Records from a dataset
"""

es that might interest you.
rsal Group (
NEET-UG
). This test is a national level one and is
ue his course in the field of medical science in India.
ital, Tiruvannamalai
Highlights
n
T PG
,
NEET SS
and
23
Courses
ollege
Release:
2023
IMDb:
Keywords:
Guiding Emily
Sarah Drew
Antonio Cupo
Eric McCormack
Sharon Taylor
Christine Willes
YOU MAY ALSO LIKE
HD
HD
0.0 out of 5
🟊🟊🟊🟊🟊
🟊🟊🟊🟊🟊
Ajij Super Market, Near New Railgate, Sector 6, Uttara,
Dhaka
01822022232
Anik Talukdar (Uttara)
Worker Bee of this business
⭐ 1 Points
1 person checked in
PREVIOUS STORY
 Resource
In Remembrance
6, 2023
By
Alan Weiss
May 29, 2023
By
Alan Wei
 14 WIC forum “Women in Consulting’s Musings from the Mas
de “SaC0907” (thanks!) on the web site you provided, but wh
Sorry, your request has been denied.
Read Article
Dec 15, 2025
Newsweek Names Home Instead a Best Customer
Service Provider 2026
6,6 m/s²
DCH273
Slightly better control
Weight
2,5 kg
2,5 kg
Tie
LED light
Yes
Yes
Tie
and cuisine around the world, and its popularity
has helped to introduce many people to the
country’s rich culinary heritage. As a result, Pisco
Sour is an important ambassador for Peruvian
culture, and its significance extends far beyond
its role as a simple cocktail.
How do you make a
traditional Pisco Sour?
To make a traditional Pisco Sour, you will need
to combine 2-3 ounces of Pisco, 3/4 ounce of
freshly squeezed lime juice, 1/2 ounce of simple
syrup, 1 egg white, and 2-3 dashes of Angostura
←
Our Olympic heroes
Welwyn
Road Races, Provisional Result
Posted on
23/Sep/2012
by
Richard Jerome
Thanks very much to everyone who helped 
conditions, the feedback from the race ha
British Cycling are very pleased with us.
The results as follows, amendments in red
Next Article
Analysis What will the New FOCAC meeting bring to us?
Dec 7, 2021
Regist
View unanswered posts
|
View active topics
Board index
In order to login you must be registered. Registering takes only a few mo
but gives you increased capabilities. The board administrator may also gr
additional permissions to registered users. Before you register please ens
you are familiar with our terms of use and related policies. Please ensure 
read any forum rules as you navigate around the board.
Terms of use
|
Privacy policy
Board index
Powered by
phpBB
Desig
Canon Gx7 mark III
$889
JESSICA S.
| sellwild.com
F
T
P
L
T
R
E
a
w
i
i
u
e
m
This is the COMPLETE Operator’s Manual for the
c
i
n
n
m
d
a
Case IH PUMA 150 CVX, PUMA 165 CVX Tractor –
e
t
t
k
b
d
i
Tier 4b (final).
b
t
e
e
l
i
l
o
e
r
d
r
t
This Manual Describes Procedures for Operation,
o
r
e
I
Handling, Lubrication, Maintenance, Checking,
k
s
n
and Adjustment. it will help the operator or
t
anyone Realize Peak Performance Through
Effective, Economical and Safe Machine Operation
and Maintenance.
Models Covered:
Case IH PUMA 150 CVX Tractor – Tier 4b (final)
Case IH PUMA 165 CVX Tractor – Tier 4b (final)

"""

◆ What you are asked to do ◆
Copy the records above. Keep every word as it is.

◆ Reply to the exercise ◆
es that might interest you.
rsal Group (
NEET-UG
). This test is a national level one and is
ue his course in the field of medical science in India.
ital, Tiruvannamalai
Highlights
n
T PG
,
NEET SS
and
23
Courses
ollege
Release:
2023
IMDb:
Keywords:
Guiding Emily
Sarah Drew
Antonio Cupo
Eric McCormack
Sharon Taylor
Christine Willes
YOU MAY ALSO LIKE
HD
HD
0.0 out of 5
🟊🟊🟊🟊🟊
🟊🟊🟊🟊🟊
Ajij Super Market, Near New Railgate, Sector 6, Uttara,
Dhaka
01822022232
Anik Talukdar (Uttara)
Worker Bee of this business
⭐ 1 Points
1 person checked in
PREVIOUS STORY
 Resource
In Remembrance
6, 2023
By
Alan Weiss
May 29, 2023
By
Alan Wei
 14 WIC forum “Women in Consulting’s Musings from the Mas
de “SaC0907” (thanks!) on the web site you provided, but wh
Sorry, your request has been denied.
Read Article
Dec 15, 2025
Newsweek Names Home Instead a Best Customer
Service Provider 2026
6,6 m/s²
DCH273
Slightly better control
Weight
2,5 kg
2,5 kg
Tie
LED light
Yes
Yes
Tie
and cuisine around the world, and its popularity
has helped to introduce many people to the
country’s rich culinary heritage. As a result, Pisco
Sour is an important ambassador for Peruvian
culture, and its significance extends far beyond
its role as a simple cocktail.
How do you make a
traditional Pisco Sour?
To make a traditional Pisco Sour, you will need
to combine 2-3 ounces of Pisco, 3/4 ounce of
freshly squeezed lime juice, 1/2 ounce of simple
syrup, 1 egg white, and 2-3 dashes of Angostura
←
Our Olympic heroes
Welwyn
Road Races, Provisional Result
Posted on
23/Sep/2012
by
Richard Jerome
Thanks very much to everyone who helped 
conditions, the feedback from the race ha
British Cycling are very pleased with us.
The results as follows, amendments in red
Next Article
Analysis What will the New FOCAC meeting bring to us?
Dec 7, 2021
Regist
View unanswered posts
|
View active topics
Board index
In order to login you must be registered. Registering takes only a few mo
but gives you increased capabilities. The board administrator may also gr
additional permissions to registered users. Before you register please ens
you are familiar with our terms of use and related policies. Please ensure 
read any forum rules as you navigate around the board.
Terms of use
|
Privacy policy
Board index
Powered by
phpBB
Desig
Canon Gx7 mark III
$889
JESSICA S.
| sellwild.com
F
T
P
L
T
R
E
a
w
i
i
u
e
m
This is the COMPLETE Operator’s Manual for the
c
i
n
n
m
d
a
Case IH PUMA 150 CVX, PUMA 165 CVX Tractor –
e
t
t
k
b
d
i
Tier 4b (final).
b
t
e
e
l
i
l
o
e
r
d
r
t
This Manual Describes Procedures for Operation,
o
r
e
I
Handling, Lubrication, Maintenance, Checking,
k
s
n
and Adjustment. it will help the operator or
t
anyone Realize Peak Performance Through
Effective, Economical and Safe Machine Operation
and Maintenance.
Models Covered:
Case IH PUMA 150 CVX Tractor – Tier 4b (final)
Case IH PUMA 165 CVX Tractor – Tier 4b (final)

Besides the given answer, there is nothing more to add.